When you reach the line with "2. Pick up a Report" in the data below, begin printing lines exactly, and stop once the line with "You can use your special power once." has been printed.

*** Opening Records provided ***

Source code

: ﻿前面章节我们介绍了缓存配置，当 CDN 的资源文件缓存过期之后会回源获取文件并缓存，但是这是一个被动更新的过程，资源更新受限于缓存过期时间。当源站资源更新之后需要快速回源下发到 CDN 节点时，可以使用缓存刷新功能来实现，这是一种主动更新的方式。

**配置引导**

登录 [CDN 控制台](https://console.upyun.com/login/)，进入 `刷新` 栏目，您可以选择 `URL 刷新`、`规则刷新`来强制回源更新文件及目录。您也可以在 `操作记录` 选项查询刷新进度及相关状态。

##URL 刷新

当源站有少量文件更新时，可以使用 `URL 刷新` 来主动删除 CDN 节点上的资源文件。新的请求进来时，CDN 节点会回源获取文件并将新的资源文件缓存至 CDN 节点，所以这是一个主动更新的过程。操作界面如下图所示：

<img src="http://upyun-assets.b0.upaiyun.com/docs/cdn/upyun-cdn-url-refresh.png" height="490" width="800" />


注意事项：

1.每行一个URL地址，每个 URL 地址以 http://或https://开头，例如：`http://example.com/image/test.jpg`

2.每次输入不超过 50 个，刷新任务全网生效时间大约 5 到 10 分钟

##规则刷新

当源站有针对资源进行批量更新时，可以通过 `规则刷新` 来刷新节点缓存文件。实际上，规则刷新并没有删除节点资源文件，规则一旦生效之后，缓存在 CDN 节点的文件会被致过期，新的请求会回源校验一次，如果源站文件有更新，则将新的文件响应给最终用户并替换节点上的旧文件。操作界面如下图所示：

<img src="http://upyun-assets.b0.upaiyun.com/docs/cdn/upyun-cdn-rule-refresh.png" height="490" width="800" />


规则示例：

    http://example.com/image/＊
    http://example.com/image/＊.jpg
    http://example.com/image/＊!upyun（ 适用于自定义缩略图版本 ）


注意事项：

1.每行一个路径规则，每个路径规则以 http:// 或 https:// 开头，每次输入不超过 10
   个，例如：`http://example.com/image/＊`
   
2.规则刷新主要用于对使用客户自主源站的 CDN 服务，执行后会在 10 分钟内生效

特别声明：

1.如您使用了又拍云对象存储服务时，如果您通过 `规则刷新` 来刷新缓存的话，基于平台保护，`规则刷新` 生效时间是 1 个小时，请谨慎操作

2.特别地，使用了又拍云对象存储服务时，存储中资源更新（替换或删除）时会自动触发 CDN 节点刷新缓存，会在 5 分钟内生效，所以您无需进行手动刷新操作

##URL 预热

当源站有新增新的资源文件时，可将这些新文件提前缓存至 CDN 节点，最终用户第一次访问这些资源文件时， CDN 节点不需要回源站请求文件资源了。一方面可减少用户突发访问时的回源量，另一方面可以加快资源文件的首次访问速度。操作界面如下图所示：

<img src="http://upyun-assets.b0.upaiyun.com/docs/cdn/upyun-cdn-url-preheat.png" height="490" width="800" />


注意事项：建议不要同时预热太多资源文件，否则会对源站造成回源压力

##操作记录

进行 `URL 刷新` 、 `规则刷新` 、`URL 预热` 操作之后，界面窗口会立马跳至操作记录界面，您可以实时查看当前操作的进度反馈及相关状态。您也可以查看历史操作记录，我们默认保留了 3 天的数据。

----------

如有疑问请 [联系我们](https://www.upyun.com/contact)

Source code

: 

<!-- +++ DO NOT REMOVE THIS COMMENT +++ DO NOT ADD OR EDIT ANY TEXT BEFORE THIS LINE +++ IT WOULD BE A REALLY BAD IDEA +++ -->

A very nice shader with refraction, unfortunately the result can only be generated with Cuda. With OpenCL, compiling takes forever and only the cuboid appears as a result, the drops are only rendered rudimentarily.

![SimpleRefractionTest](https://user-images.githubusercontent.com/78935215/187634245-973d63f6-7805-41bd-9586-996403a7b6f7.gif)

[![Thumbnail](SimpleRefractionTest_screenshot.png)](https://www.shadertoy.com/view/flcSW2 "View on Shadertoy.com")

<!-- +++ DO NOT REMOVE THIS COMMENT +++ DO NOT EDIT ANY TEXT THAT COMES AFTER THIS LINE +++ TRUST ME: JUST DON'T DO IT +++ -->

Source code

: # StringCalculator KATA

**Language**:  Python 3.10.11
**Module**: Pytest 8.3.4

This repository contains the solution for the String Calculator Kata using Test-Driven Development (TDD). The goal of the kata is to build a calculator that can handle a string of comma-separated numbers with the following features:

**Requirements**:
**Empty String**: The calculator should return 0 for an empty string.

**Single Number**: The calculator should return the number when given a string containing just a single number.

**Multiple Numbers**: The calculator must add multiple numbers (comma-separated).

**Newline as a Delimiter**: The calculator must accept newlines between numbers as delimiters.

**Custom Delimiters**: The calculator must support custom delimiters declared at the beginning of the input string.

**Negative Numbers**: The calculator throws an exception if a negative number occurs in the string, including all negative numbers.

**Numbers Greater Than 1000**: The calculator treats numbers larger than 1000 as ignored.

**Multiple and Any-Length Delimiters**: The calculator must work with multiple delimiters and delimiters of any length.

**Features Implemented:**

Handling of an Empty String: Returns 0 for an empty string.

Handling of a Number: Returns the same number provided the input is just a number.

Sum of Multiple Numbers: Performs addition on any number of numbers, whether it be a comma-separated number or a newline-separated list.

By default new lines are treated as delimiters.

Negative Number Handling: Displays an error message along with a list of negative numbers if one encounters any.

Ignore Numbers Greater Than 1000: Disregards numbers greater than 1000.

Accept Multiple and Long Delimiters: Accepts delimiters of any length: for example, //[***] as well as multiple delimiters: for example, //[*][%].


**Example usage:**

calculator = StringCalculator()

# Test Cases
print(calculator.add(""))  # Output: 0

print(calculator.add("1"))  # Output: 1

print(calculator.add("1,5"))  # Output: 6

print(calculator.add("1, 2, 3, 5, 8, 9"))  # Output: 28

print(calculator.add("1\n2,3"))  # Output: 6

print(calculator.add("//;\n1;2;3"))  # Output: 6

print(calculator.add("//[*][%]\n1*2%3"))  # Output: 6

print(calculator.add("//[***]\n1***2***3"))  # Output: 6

*** Closing Records provided ***
*** Opening Records provided ***

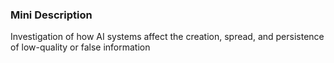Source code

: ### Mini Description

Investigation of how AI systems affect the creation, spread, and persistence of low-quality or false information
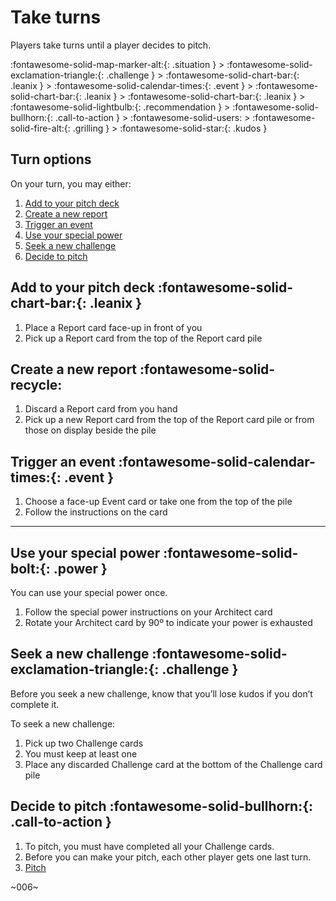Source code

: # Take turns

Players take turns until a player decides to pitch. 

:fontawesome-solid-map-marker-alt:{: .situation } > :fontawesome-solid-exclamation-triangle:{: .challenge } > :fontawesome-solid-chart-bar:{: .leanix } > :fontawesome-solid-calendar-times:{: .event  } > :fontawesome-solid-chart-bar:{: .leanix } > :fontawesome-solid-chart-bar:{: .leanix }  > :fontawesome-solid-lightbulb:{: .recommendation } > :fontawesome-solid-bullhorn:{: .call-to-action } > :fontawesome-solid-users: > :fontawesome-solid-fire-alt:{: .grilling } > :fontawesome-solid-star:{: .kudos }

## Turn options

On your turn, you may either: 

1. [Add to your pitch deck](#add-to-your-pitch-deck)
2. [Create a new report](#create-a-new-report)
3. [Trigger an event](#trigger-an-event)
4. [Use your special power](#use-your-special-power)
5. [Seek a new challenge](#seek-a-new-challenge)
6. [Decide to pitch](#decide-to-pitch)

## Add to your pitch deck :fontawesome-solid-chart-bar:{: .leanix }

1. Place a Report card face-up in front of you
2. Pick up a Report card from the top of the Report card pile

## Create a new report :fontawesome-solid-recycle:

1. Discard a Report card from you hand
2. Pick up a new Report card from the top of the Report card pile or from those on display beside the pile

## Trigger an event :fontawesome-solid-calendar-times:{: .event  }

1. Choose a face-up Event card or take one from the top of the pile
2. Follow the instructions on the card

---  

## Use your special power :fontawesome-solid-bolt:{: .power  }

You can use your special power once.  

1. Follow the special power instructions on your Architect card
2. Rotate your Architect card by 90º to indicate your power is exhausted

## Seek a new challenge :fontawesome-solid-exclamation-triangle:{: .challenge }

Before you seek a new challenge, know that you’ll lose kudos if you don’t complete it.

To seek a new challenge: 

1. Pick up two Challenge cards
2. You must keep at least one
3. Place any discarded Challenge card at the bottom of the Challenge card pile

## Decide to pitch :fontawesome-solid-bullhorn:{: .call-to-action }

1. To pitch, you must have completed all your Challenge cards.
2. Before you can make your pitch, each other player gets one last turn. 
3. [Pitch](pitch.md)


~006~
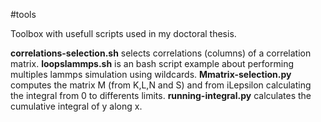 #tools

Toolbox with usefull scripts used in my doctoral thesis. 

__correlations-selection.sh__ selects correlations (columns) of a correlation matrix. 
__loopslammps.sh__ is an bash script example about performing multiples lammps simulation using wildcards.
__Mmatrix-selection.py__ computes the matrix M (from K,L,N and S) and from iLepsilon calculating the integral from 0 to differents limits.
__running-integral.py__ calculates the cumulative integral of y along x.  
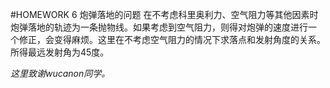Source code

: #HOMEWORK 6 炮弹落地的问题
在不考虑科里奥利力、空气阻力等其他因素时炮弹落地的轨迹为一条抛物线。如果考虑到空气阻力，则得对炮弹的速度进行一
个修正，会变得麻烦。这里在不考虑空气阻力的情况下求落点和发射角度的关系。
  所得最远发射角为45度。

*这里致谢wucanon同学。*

*** Closing Records provided ***

■ Result below:
2. Pick up a Report card from the top of the Report card pile

## Create a new report :fontawesome-solid-recycle:

1. Discard a Report card from you hand
2. Pick up a new Report card from the top of the Report card pile or from those on display beside the pile

## Trigger an event :fontawesome-solid-calendar-times:{: .event  }

1. Choose a face-up Event card or take one from the top of the pile
2. Follow the instructions on the card

---  

## Use your special power :fontawesome-solid-bolt:{: .power  }

You can use your special power once.  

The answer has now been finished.